Isto não é novo no mundo e obriga a analisar experiências
anteriores.
O escritor russo Mikhail Bulgakov escreveu a genial obra “O
Coração de Cão” na alvorada do poder comunista na União Soviética, em 1926, mas
esteve proibida durante décadas. Para os que não a leram, digo apenas que o
personagem principal é um cão (Charik), transformado em ser humano por um
conhecido cirurgião durante a revolução comunista de 1917. À medida que o cão
ia evoluindo, absorvia como uma esponja as palavras de ordem revolucionárias,
mas não perdia os seus instintos animais, por exemplo, caçar gatos.
Quando já se tinha transformado em homem, ele teve a seguinte
conversa com o cirurgião Filipp Filipovitch Preobrajenski:
“Filipp Filippovitch pousou o cotovelo na mesa, olhou para
Charikov e perguntou:
- Permita-me saber o que pode dizer sobre o que leu”.
O novo ser humano, que dizia estar a ler a correspondência de
Engels com Kautski, encolheu os ombros e disse:
“- Eu não estou de acordo.
- Com quem? Com Engels ou com Kautski?
- Com ambos – respondeu Charikov.
- Fantástico, juro por Deus… E o que propõe da sua parte?
- Mas que propor? Escrevem, escrevem… Congresso… Uns alemães
quaisquer… A cabeça fica cheia. É pegar em tudo e dividir”.

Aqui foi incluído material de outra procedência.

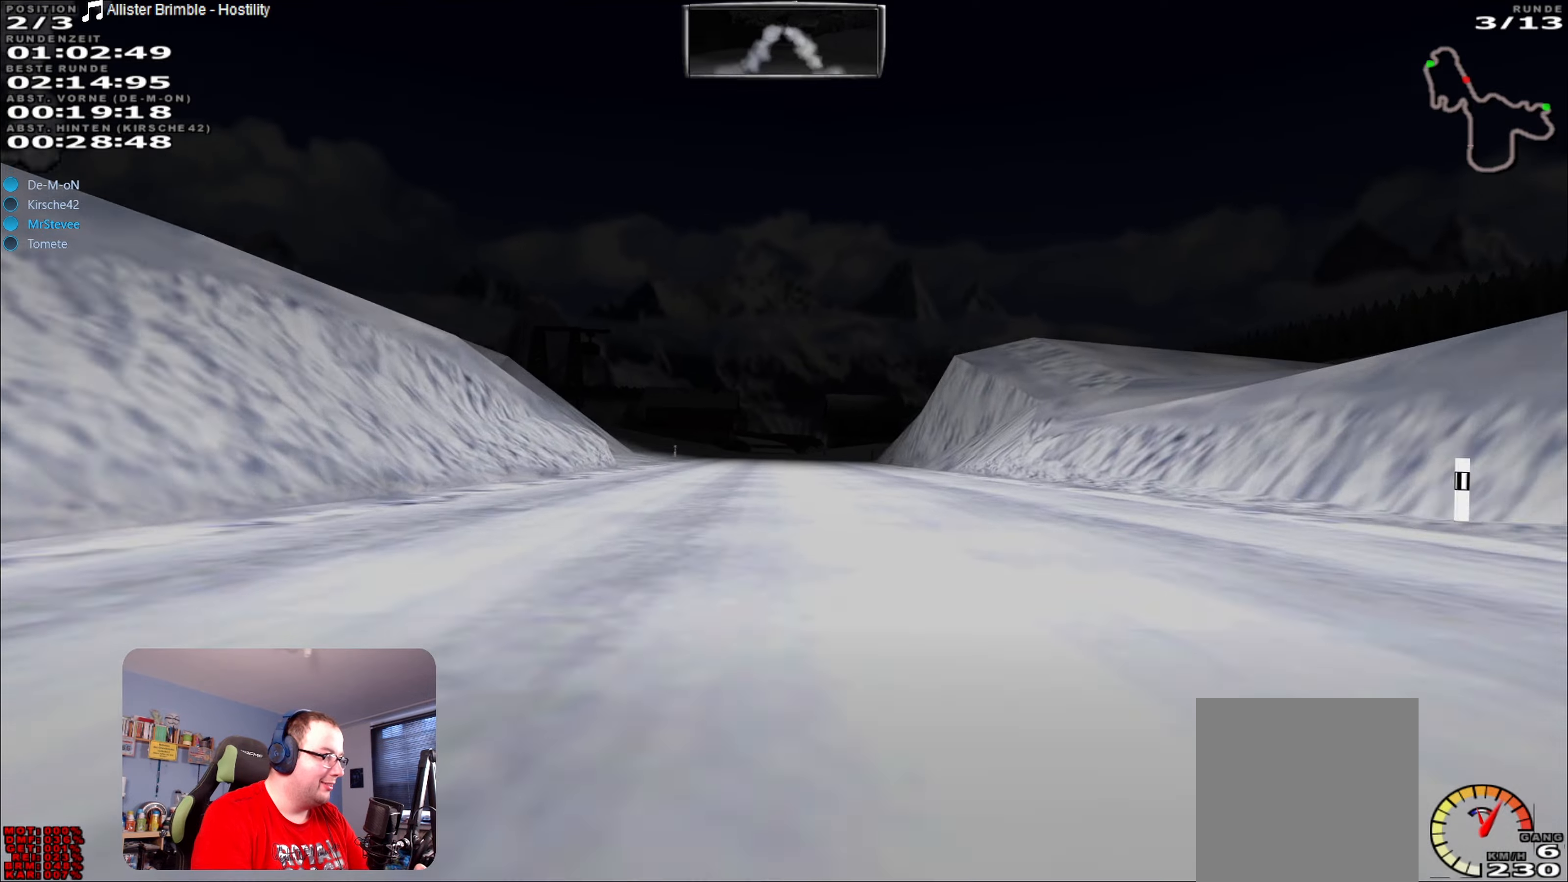
{"buttons": ["R2"], "left_stick": "right", "right_stick": "center", "events": [[483, "left_stick", "right"]]}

Como se veio a revelar no livro, era um tal Chvonder,
revolucionário de tendência trotskista, que fornecia literatura do género a
Charikov e o tentava converter à revolução proletária.

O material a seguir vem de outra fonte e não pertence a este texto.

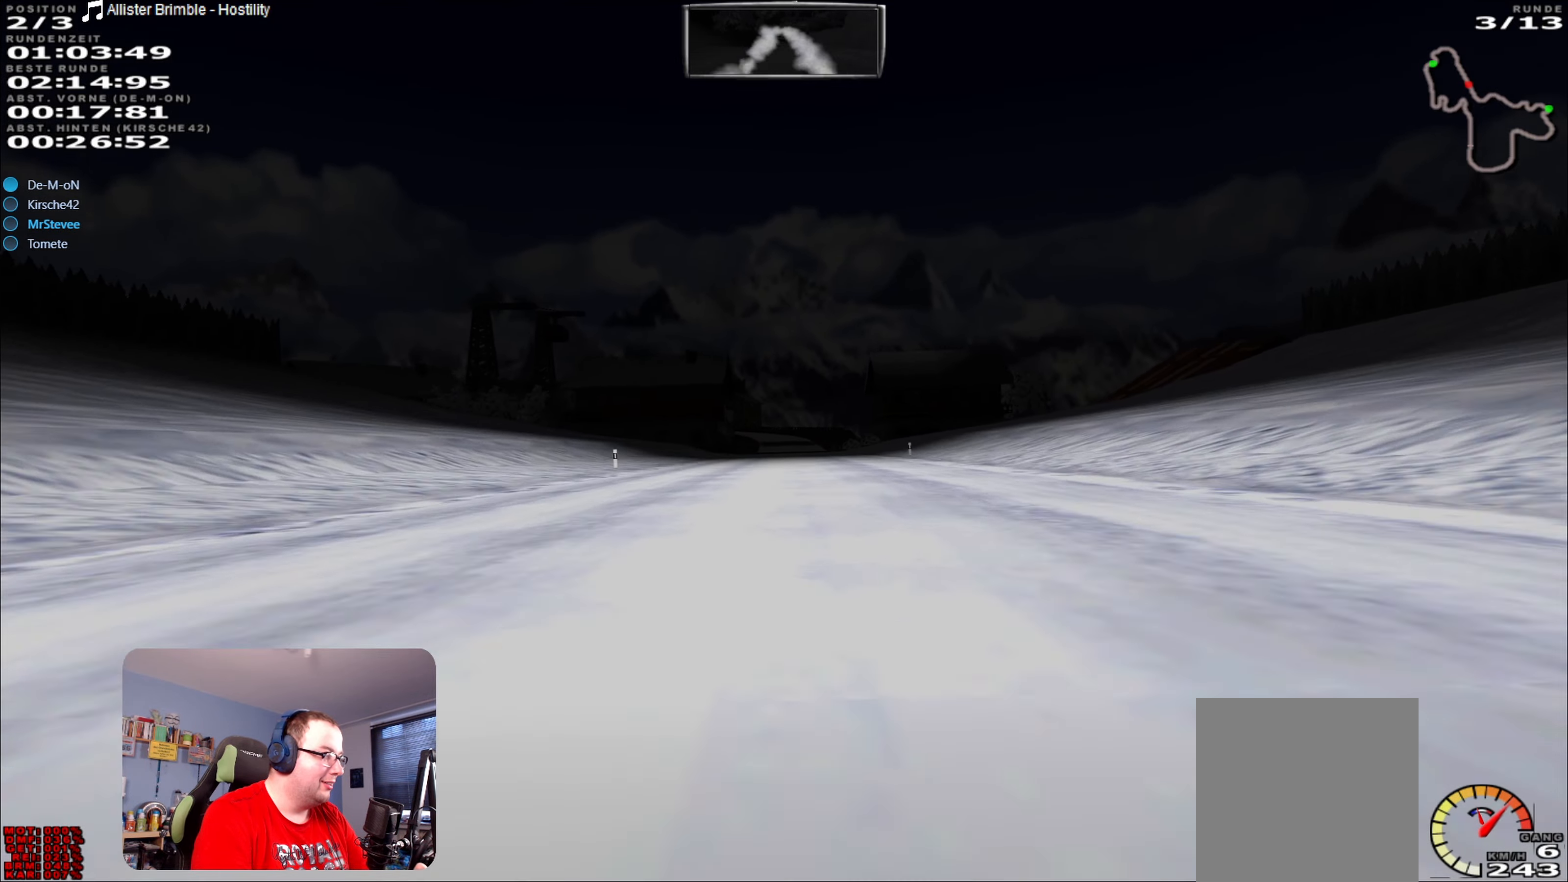
{"buttons": ["R2"], "left_stick": "center", "right_stick": "center", "events": []}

O cirurgião, vendo o monstro que criou, volta a transformar o
ser humano em cão. Na realidade, o monstro foi criado e chamou-se “homem
soviético”.
O Doutor Francisco Louçã pode dizer que não foi Trotski, mas
Estaline que criou o novo ser, mas, se o primeiro não tivesse perdido a
contenda pelo puder com o segundo, os resultados não seriam melhores. Basta
recordar a crueldade com que Lev Trotski reprimiu a revolta de Kronstadt,
realizada por marinheiros anarquistas e comunistas de esquerda descontentes com
a política do poder soviético.
Depois de estudar a História da URSS e de viver nesse país
nos seus últimos 14 anos, concluo que não é séria a proposta de voltar a tentar
“construir o socialismo”, tanto mais que uma das forças políticas nisso
interessadas tenha no seu programa publicado o “centralismo democrático” e, nas
suas bases ideológicas, a “ditadura do proletariado”.
Com isto não quero dizer que estou contente com o estado em
que se encontra o nosso país, com o aumento da pobreza e do emprego, com a
erosão da classe média, com o aumento da dívida externa portuguesa, com a
corrupção e o nepotismo. Considero que o actual capitalismo é um sistema
injusto, desequilibrado, necessita de reformas profundas, mas, mesmo assim, não
penso que a alternativa seja confiscar e repartir.
Dr. Francisco Louçã, obrigado por me desejar delicadamente
“as melhoras”, mas há receios de que talvez nunca me libertarei até ao fim da
vida. Talvez até seja uma fobia sem fundamento, mas…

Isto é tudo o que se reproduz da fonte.